Some members of Parliament who never make it to the Cabinet room have made more difference, arguably, than many Cabinet ministers who are quickly forgotten after their time in Parliament.
Cases in point: Louisa Wall and Georgina Beyer. Both have championed women’s rights, LGBTQI rights and social inclusion.
Louisa is most famously known for introducing, and seeing through, a new law to allow same-sex marriage. New Zealand became the 13th nation to do so and, since then, same sex couples in New Zealand have been able to adopt children jointly.
At the time, Louisa likened the passing of the bill to winning a rugby World Cup final. She should know — she was a double cap for New Zealand in netball as a Silver Fern, and rugby, in the country’s first world-cup winning women’s Black Ferns team.

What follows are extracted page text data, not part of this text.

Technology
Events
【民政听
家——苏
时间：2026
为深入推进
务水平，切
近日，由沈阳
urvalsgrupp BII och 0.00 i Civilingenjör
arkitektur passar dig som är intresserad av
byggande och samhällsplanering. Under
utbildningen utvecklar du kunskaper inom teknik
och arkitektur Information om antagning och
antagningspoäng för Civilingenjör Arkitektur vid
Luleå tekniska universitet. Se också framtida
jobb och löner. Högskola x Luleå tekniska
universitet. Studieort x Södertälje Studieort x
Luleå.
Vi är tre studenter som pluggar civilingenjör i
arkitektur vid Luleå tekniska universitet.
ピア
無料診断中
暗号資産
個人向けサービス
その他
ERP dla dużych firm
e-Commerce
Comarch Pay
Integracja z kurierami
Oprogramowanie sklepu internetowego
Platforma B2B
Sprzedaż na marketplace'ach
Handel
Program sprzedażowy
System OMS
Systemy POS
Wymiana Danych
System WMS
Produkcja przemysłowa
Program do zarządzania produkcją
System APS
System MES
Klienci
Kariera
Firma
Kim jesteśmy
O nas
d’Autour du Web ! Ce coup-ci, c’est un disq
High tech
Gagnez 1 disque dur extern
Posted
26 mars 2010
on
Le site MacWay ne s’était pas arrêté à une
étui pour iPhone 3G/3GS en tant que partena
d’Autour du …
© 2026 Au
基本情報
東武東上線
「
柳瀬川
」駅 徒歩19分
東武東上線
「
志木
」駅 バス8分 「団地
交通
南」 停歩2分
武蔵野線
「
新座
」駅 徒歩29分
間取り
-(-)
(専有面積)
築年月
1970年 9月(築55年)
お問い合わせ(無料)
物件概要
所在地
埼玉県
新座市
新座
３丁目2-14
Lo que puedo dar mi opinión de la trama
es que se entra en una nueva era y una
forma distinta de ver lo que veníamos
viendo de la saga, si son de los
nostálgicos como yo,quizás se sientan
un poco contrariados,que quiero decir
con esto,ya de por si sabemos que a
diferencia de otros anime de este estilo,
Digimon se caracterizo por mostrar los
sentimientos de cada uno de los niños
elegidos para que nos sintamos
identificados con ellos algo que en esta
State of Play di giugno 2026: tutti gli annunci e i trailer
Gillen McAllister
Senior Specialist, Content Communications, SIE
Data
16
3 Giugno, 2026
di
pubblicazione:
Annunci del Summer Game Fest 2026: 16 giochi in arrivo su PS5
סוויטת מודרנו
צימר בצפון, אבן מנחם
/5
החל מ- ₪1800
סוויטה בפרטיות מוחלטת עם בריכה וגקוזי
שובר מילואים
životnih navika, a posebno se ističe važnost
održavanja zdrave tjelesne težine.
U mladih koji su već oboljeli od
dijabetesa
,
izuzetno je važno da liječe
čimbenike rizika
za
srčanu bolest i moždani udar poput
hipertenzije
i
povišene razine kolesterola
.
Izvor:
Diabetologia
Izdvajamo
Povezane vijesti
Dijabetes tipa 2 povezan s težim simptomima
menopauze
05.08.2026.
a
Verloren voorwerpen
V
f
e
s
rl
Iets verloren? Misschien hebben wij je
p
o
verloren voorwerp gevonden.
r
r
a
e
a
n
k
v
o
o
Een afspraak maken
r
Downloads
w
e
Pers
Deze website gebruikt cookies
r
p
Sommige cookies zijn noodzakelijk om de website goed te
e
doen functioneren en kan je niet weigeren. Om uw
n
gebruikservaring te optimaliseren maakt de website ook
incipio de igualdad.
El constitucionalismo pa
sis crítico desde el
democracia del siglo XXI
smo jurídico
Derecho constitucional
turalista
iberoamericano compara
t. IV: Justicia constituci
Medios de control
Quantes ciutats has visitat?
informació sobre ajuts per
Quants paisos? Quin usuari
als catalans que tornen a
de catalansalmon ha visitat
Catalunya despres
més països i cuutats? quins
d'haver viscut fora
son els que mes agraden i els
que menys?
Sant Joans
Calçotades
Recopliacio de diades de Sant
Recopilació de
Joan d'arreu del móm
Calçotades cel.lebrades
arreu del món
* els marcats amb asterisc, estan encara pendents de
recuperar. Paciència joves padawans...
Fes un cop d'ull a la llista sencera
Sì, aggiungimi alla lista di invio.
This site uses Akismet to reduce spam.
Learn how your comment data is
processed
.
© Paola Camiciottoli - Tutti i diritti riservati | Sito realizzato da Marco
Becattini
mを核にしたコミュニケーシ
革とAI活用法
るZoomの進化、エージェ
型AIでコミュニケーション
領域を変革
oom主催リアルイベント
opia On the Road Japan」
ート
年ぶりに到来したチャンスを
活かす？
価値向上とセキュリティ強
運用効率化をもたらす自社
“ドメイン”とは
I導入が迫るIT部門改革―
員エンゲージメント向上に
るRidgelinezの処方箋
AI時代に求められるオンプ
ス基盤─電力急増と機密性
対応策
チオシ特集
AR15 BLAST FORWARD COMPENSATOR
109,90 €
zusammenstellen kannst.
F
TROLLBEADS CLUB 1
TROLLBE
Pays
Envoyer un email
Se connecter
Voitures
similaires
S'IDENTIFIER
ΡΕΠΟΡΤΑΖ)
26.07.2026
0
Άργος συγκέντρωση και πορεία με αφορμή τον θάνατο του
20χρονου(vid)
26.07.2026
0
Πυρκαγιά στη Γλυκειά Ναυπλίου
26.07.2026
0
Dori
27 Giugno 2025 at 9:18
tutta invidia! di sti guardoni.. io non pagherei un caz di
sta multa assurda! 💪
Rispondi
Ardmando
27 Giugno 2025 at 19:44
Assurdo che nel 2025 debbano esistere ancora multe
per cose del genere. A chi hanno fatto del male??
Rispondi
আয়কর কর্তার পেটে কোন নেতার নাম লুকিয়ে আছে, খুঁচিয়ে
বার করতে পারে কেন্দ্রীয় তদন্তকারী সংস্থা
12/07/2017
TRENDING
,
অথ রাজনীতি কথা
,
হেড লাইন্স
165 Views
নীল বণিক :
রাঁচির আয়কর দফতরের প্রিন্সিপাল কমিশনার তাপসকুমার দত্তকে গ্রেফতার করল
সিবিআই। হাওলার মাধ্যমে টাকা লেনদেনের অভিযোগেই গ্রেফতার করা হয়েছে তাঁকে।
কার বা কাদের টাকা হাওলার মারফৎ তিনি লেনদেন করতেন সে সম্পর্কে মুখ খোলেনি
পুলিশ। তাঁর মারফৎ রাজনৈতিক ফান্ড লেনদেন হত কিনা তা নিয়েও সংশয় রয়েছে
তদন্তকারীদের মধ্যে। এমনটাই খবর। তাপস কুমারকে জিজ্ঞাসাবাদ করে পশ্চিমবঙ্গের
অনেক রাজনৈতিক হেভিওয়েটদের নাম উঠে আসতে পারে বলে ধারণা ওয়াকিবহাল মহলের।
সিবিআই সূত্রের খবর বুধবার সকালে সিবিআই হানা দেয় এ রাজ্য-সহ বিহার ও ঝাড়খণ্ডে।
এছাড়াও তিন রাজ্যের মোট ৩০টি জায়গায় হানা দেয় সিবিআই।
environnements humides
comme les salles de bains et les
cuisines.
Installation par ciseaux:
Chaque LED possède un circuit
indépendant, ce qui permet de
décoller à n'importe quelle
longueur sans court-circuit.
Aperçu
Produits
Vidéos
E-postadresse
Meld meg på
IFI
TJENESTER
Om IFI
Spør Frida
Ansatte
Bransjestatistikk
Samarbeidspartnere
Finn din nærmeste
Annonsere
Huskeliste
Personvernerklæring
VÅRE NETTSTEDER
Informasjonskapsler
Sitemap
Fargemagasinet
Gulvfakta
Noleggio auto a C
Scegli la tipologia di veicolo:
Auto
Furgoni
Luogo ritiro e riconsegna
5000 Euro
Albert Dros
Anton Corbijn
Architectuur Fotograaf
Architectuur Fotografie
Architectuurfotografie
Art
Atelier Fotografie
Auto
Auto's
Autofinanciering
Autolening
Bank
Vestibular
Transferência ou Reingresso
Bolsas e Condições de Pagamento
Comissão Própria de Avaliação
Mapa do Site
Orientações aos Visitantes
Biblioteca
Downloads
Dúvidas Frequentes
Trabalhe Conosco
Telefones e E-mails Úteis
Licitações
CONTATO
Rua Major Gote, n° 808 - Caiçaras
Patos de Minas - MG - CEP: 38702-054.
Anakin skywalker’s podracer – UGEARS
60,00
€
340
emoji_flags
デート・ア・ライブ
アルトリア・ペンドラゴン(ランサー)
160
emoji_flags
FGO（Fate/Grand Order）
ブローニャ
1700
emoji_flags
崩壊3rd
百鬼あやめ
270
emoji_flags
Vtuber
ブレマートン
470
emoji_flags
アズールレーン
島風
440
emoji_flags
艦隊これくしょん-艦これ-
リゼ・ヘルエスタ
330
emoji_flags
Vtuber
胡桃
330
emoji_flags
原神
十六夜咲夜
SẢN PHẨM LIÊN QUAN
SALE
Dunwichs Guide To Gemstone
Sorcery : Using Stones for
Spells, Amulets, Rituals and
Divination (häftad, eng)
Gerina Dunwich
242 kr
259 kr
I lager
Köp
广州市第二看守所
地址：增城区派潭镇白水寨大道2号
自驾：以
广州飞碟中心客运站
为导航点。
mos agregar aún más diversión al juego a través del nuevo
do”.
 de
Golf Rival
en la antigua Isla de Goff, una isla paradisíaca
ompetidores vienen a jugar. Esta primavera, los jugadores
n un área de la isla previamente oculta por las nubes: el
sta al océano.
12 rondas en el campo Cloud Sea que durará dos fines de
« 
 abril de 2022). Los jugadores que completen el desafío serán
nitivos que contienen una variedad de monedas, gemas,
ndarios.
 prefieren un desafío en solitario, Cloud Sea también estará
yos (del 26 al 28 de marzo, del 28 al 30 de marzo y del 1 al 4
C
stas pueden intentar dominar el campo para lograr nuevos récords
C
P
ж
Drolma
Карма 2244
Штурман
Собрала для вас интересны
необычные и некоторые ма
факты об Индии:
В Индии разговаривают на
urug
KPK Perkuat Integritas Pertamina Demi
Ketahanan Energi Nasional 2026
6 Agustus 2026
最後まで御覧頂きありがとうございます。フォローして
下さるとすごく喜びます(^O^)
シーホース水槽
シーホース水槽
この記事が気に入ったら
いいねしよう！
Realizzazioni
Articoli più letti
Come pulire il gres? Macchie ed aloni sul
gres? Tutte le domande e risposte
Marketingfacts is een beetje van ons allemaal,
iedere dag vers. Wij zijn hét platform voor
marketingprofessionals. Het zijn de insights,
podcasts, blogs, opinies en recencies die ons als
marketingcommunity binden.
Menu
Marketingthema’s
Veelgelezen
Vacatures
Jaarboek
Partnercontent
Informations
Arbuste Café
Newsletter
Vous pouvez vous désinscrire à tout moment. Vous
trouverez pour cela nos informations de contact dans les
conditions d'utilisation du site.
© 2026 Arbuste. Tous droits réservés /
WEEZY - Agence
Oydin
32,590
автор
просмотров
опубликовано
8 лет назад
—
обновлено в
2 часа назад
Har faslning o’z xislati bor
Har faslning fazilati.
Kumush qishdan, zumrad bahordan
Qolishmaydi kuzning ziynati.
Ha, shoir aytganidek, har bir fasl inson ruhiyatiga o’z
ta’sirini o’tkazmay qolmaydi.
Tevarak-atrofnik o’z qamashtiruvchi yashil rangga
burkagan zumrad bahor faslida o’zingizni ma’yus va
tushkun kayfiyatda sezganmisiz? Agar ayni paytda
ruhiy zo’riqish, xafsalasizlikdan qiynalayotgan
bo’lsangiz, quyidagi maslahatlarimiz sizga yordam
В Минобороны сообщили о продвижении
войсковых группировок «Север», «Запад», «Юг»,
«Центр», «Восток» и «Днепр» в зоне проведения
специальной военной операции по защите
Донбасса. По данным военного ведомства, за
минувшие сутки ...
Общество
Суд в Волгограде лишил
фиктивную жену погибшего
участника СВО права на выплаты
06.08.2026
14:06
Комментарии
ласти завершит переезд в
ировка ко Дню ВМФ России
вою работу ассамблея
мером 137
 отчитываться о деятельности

She has also been an outspoken advocate for human rights globally, including the case of the Uyghur people of Xinjiang in China, and shining a light on illegal organ transplant tourism.
I have known Georgina for more than 20 years. I interviewed her early in my journalism days, for her work supporting the decriminalisation of prostitution. More recently, she supported many of the events I organised at Parliament as cochair of the Commonwealth Women Parliamentarians — a group that promotes women’s legislative leadership.
At various times I have reached out to each of these wahine toa, asking them to speak at the iconic Dame Dorothy Fraser Lecture Series — but the timing hasn’t worked.
Georgie wanted to wait until the risk of Covid no longer threatened her compromised immunity — perhaps in 2023. Sadly, that wasn’t to be, and her passing this month means we will never have that opportunity.
However this year we are in luck. I’m looking forward to hearing Louisa Wall’s story when we chat next Tuesday evening at the EFKS Hall in South Dunedin for the 11th Dame Dorothy Fraser Lecture.
The lecture series was started in 2012 by my predecessor, the then MP for Dunedin South (now Taieri), Clare Curran.
Although the format has changed from a formal lecture to a ‘‘fireside chat’’, the series continues the strong tradition of honouring the late Dame Dorothy Fraser by highlighting the achievements of New Zealand women, and remembering their contributions.
Dame Dorothy was the youngest person to join the New Zealand Labour Party, and was a well-known community figure who gave so much back to the Dunedin South community in her various governance roles.
Previous speakers include former Prime Minister Helen Clark, Council of Trade Unions president Helen Kelly and sexual abuse campaigner Louise Nicholas.